John Cummins & Social Justice

John Cummins and Betty Benjamin

John Cummins with Betty Benjamin, champion of reproductive rights

Following Olson’s tenure came Reverend Dr. John Cummins, who believed in a more inclusive leadership as a committed civil rights activist who marched in Selma with the Rev. Martin Luther King, Jr. in 1965. Cummins also ran for state legislature and served two terms as president of the United Nations Association of Minnesota, and church records suggest that the church flourished under his leadership. 1  After Cummins retired in 1986, married couple Reverend Terry Sweetser and Reverend Susan Milnor ministered the church from 1988-1995. This ministry was important for the church, since Milnor was the first female minister in the church’s history. Their leadership brought with them a surge in membership, as they pushed to welcome new members, expand programming, and create a “ministry of spiritual nurturing and social justice." 2

create a “ministry of spiritual nurturing and social justice.

Under their ministry, the church hired the denomination’s first full-time social justice coordinator, Deb Rogers, and officiated at the first same-sex marriage in 1989 as well as guided the congregation to become one of the early LGBT-friendly congregations in the Unitarian Universalist Association. 3  However, according to a member of the church, they “self-destructed as a couple”, which led to the end of their ministry.

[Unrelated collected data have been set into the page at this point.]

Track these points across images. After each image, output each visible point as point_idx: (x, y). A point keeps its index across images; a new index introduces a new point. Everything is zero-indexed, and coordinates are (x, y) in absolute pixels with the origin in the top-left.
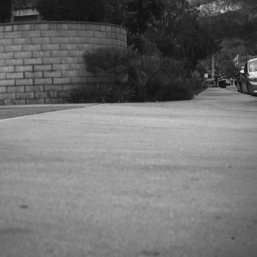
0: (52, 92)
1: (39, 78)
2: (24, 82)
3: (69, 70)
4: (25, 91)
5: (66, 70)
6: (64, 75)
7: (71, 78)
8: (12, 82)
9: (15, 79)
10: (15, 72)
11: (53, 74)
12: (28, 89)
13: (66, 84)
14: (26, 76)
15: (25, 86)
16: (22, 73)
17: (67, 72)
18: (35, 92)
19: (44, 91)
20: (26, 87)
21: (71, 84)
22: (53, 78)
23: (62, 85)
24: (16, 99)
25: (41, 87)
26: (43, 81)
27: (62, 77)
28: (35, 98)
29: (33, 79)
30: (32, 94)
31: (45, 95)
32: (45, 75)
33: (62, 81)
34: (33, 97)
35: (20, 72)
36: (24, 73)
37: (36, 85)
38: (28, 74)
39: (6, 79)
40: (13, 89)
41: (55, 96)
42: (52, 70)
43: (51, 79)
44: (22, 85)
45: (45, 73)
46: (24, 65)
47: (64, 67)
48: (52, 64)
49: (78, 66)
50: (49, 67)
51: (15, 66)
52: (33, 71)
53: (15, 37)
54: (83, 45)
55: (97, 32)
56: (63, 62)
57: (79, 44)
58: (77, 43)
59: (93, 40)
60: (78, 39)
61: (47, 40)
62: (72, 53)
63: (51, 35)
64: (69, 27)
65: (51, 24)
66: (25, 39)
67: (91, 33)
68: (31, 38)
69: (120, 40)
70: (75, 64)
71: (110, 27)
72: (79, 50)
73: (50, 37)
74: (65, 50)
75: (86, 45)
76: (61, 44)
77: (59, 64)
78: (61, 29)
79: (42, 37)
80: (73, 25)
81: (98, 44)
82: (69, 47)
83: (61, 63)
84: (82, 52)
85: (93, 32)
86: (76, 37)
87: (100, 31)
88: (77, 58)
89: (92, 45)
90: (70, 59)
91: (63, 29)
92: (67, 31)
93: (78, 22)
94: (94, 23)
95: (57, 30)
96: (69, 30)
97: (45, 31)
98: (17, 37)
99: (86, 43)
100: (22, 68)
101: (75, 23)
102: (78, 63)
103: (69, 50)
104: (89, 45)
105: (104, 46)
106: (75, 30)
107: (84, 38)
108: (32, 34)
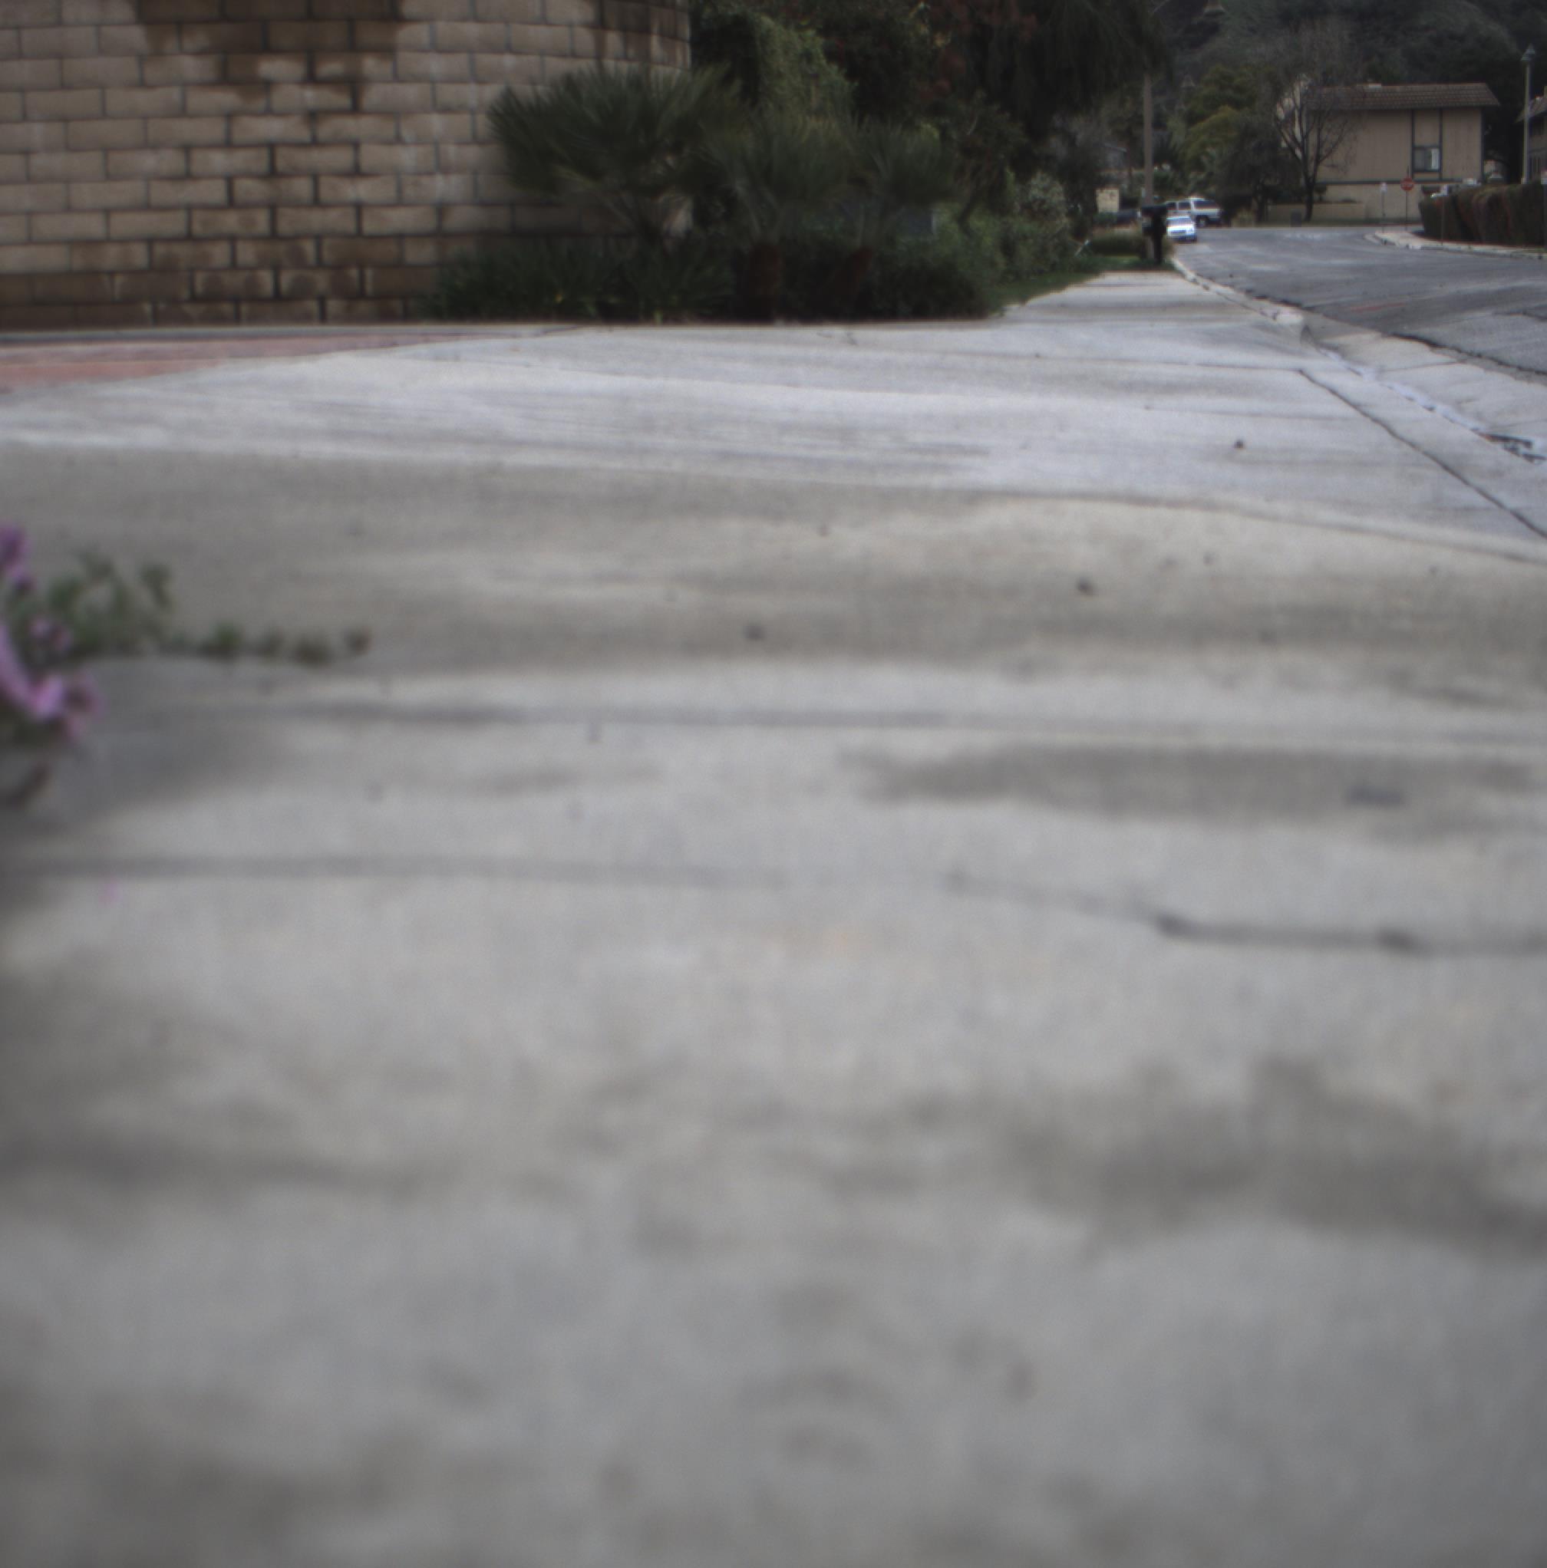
0: (354, 273)
1: (297, 205)
2: (230, 221)
3: (430, 174)
4: (234, 265)
5: (419, 174)
6: (410, 192)
7: (442, 209)
8: (174, 224)
9: (190, 208)
10: (188, 176)
11: (362, 190)
12: (247, 253)
13: (419, 236)
14: (240, 196)
15: (232, 239)
16: (222, 184)
17: (425, 180)
18: (277, 269)
19: (320, 264)
20: (240, 245)
21: (439, 235)
22: (359, 207)
23: (400, 237)
24: (194, 299)
25: (309, 247)
26: (317, 220)
27: (399, 202)
28: (278, 297)
29: (273, 208)
30: (266, 278)
31: (321, 281)
32: (326, 194)
33: (400, 219)
34: (268, 289)
35: (212, 177)
36: (230, 180)
37: (286, 238)
38: (248, 188)
39: (147, 207)
40: (182, 251)
41: (369, 288)
42: (356, 172)
43: (351, 211)
44: (218, 238)
45: (325, 182)
46: (228, 144)
47: (407, 157)
48: (356, 145)
49: (472, 154)
50: (341, 158)
51: (187, 149)
52: (273, 174)
53: (191, 16)
54: (496, 57)
56: (407, 134)
57: (478, 56)
58: (471, 51)
59: (540, 34)
60: (472, 30)
62: (449, 93)
63: (353, 13)
66: (238, 26)
68: (263, 22)
70: (461, 143)
72: (480, 82)
73: (350, 20)
74: (416, 80)
75: (509, 61)
76: (400, 54)
77: (389, 143)
79: (315, 20)
81: (562, 55)
82: (436, 65)
83: (398, 140)
84: (491, 92)
86: (464, 19)
88: (467, 117)
89: (534, 59)
90: (437, 123)
99: (509, 49)
100: (219, 161)
102: (476, 140)
103: (433, 82)
104: (523, 58)
107: (499, 27)
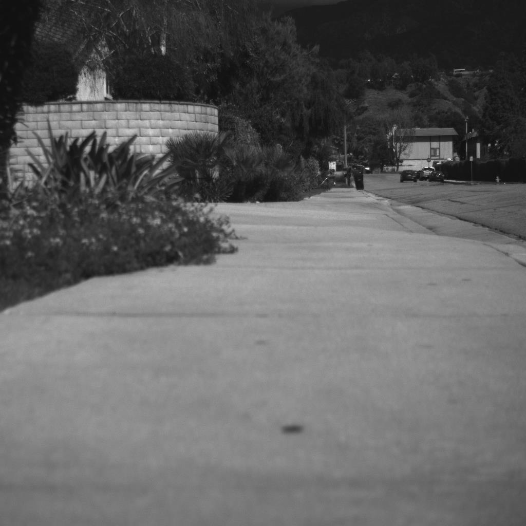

Before they left, however, they began to look for a new space to hold their rapidly growing congregation that would not fit in the 230-seat building anymore. A space was found in the recently vacated Adath Jeshurun Synagogue at 3400 Dupont Avenue South, which offered seating for 900, and the congregation moved on July 25th, 1993. After their departure, Shir Tikvah, their progressive Jewish counterpart, inhabited the previous site on 50th St and Girard Avenue South. In 1995, the couple left, and Reverend Frank Rivas joined the congregation in 1997. 4

As the first openly gay minister, Rivas put emphasis in his sermons on the importance of coming together and respecting difference. He was particularly focused on issues of human rights, such as racism and homophobia. He took lessons about a variety of religions and studied texts. 5  His introverted personality was seen as an asset to some, whereas others viewed him as a “passive, quiet fellow who was mediocre at everything.6 ” When he left in 2006, interim minister Charlotte Cowtan began the long search for a new minister. In 2009, Justin Schroeder arrived to First Universalist to lead the church into a new era. 7

the importance of coming together and respecting difference

  1. “First Universalist Church of Minneapolis: Our Middle Years: 1891-1963”, First Universalist Church of Minneapolis, accessed April 25, 2016.

  2. “First Universalist Church of Minneapolis: Our Contemporary Years: 1986-2008”, First Universalist Church of Minneapolis, accessed April 25, 2016.

  3. “First Universalist Church of Minneapolis: Our Contemporary Years: 1986-2008”, First Universalist Church of Minneapolis, accessed April 25, 2016.

  4. “First Universalist Church of Minneapolis: Our Contemporary Years: 1986-2008”, First Universalist Church of Minneapolis, accessed April 25, 2016.

  5. “First Universalist Church of Minneapolis: Our Contemporary Years: 1986-2008”, First Universalist Church of Minneapolis, accessed April 25, 2016.

  6. Polly Talen, Interview, April 24, 2016.

  7. “First Universalist Church of Minneapolis: Our Current Years: 2009-Present”, First Universalist Church of Minneapolis, accessed April 25, 2016.